Zahlreiche Künstlerinnen und Künstler setzen sich mit den schier unerschöpflichen Thematiken auseinander, die im Zusammenhang mit der kapitalistischen und digitalen Durchdringung unserer Lebenswelt stehen und nutzen zur kritischen Reflektion die gesamte Palette verfügbarer Medien. Die Ausstellung captured in-between präsentiert mit Ira Konyukhova, Marc Lee und Lena Policzka exemplarisch drei künstlerische Positionen, die sich auf unterschiedliche Weise mit dem schmalen Grad auseinandersetzen, der zwischen den Utopien und Dystopien unserer gegenwärtigen Lebenswelt herrscht.

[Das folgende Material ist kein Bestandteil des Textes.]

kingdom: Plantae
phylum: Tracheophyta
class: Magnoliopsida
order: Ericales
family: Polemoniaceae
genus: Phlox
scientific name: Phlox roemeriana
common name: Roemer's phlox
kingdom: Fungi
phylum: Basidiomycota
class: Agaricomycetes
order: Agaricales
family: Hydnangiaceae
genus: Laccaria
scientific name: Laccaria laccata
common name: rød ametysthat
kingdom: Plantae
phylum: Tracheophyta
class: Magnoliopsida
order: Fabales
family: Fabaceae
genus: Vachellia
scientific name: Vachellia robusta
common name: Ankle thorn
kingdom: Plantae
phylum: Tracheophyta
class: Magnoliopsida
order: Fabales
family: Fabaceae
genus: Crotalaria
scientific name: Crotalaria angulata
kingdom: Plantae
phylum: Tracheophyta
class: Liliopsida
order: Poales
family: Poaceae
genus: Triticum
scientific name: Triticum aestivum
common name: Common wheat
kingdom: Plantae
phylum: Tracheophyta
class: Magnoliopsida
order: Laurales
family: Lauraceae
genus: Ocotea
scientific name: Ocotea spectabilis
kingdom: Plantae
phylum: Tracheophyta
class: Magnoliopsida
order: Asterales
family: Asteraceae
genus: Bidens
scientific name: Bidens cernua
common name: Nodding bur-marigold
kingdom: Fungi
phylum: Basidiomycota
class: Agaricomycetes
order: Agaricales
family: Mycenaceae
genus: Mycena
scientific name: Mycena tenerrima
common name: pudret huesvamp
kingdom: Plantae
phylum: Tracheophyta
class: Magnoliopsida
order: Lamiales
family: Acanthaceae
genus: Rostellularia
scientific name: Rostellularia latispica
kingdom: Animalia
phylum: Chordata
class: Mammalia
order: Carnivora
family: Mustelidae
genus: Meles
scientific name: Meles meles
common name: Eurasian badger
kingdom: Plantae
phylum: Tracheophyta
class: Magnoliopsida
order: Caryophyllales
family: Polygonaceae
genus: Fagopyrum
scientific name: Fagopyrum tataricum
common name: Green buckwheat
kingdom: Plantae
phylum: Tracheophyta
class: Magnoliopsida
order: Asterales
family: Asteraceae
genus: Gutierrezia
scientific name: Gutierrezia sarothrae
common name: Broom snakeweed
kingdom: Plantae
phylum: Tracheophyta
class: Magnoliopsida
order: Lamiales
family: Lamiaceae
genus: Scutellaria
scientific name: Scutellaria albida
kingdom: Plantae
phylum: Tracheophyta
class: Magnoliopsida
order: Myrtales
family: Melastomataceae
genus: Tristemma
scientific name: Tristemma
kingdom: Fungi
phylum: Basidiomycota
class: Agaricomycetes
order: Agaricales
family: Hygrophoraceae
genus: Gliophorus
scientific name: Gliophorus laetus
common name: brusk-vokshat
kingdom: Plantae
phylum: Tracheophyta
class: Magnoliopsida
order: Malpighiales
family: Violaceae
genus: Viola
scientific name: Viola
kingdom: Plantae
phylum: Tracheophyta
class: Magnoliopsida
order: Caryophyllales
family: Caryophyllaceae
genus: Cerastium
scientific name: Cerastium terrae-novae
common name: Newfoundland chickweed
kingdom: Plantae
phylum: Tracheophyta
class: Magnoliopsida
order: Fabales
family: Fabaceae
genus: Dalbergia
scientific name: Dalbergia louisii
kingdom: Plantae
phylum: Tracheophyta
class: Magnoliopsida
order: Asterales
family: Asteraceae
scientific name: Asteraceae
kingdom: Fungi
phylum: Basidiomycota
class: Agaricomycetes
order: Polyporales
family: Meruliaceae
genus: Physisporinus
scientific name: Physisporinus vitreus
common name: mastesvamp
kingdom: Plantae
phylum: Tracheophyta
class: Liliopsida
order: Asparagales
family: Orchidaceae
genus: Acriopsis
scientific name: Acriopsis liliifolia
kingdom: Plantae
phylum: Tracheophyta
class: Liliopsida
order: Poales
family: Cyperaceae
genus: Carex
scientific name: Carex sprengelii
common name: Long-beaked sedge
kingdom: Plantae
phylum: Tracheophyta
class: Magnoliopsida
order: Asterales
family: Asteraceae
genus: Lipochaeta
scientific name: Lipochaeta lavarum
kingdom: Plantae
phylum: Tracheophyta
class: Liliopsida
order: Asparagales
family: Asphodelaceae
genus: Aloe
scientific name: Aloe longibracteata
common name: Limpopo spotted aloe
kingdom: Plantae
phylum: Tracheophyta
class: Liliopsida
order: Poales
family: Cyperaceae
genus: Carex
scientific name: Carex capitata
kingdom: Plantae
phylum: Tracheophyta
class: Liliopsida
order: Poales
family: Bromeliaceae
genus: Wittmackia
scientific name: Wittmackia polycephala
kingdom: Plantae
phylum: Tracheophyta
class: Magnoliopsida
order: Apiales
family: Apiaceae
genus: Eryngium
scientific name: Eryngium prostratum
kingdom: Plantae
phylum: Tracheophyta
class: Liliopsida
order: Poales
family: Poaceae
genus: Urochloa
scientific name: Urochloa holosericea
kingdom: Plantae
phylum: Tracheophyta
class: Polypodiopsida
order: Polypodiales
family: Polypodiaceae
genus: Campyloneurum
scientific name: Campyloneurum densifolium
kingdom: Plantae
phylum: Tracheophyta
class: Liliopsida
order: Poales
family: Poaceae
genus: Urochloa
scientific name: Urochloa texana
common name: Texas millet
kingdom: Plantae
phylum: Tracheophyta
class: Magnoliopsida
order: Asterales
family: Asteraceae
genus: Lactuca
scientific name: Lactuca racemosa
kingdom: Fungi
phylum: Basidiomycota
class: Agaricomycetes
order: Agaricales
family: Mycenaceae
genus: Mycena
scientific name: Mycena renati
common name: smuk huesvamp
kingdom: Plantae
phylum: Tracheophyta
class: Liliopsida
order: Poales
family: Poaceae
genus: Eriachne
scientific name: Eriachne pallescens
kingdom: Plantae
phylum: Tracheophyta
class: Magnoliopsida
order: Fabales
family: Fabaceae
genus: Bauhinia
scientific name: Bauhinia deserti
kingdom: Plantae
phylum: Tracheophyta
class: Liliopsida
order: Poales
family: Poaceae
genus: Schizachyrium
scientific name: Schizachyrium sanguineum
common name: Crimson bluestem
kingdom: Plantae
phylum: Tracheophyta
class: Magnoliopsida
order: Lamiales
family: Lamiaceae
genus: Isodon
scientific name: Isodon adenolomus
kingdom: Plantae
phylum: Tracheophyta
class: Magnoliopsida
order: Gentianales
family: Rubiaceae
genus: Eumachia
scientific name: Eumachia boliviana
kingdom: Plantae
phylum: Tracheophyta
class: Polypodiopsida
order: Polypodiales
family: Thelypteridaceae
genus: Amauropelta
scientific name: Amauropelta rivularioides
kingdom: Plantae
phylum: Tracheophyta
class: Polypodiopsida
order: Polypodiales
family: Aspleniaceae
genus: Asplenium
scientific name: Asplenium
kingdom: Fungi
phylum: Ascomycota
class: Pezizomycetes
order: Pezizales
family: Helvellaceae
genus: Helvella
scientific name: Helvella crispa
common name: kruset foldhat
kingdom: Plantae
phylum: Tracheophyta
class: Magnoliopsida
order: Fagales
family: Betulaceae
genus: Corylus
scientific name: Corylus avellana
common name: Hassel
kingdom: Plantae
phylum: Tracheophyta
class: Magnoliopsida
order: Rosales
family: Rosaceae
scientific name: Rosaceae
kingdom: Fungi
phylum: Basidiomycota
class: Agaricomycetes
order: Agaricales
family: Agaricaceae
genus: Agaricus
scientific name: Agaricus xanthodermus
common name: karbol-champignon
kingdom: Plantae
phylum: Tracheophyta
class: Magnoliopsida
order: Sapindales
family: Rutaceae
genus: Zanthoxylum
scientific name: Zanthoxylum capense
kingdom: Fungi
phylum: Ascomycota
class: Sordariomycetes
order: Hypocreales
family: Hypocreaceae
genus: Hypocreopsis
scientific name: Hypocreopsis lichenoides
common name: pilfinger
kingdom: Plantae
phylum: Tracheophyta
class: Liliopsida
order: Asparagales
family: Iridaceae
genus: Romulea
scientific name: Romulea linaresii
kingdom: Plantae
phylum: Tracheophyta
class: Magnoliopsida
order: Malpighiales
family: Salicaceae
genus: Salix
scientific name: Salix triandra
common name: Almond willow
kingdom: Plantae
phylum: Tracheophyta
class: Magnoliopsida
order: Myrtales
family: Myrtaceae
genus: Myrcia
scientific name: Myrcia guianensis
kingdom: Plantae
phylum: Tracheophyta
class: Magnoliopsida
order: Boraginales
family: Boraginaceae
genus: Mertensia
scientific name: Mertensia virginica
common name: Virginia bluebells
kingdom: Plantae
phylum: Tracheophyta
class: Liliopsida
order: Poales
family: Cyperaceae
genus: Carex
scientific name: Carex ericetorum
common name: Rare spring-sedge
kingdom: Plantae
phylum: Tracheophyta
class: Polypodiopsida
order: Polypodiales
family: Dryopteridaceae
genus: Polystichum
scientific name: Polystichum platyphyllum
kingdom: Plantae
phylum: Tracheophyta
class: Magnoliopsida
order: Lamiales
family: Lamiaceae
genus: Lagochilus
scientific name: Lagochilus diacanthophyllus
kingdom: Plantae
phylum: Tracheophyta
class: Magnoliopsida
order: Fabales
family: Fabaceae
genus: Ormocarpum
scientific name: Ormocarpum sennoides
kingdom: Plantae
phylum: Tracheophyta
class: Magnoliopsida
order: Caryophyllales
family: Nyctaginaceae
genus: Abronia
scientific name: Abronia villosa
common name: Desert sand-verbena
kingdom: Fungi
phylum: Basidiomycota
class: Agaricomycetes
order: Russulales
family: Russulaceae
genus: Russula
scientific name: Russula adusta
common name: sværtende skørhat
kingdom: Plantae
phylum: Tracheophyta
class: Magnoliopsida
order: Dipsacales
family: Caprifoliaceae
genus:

Ira Konyukhovas (*1984, Udomlja, Russland) Arbeiten befassen sich mit der Frage, inwieweit wir neue Technologien als Bedrohung oder als zivilisatorischen Fortschritt wahrnehmen und befinden sich somit genau an der Schnittstelle, an der sich der schmale Grad zwischen Utopie und Dystopie offenbart. Kritisch reflektiert Konyukhova die Auswirkungen der medial verbreiteten, omnipräsenten Aufmerksamkeitsökonomie auf die Demokratie und die Konstruktion von Identität. Ihre Werke kreisen immer wieder um die Frage, inwiefern und auf welchem Weg medial vermittelte politische Inhalte Einfluss auf die Gesellschaft und das einzelne Individuum nehmen. Fragestellung, die insbesondere die Chancen und Gefahren Künstlicher Intelligenz in den Blick nehmen, stehen außerdem im Zentrum ihrer Skulpturen, Videoarbeiten und multimedialen raumgreifenden Installationen.
Marc Lee (*1969, Knutwil, Schweiz) kreiert netzwerkorientierte interaktive Installationen, Performances, Videoarbeiten und VR-Arbeiten. Er experimentiert mit Informations- und Kommunikationstechnologien und beschäftigt sich mit den Mechanismen, die kreative, kulturelle, soziale, ökonomische und politische Prozesse im Internet offenlegen. Seine Arbeiten nehmen die globalisierte und digitalisierte Welt als Ausgangspunkt und zeigen auf, wie mit Hilfe digitaler Kommunikation unsere persönlichen Daten - gewollt oder ungewollt - zur Ware werden und unser Denken und Handeln steuern.
Im Zentrum von Lena Policzkas (*1987 Penzberg) künstlerischen Praxis steht eine Auseinandersetzung mit den gesellschaftlichen und wissenschaftlichen Konventionen unserer postindustriellen, vom technologischen Fortschritt bestimmten Welt, die zu Phänomenen der Natur ins Verhältnis gesetzt werden. Die fortlaufende Werkreihe Rushbeschäftigt sich z.B. mit der Frage, ob die Menschheit die Natur als maßgebliche, unsere Umwelt gestaltende Kraft abgelöst, und somit die seit jeher geltenden Gesetze der Evolution ausgehebelt hat.
Für die Ausstellung captured in-between hat die Künstlerin eine raumgreifende Installation bestehend aus der Videoarbeit Rush: Trojan Horse und der Skulptur Rush: Deposition of Utopia entwickelt, die metaphorisch den menschlichen Drang nach Fortschritt und Selbstoptimierung veranschaulichen, um ihn als unumgängliches Verhängnis zu entlarven.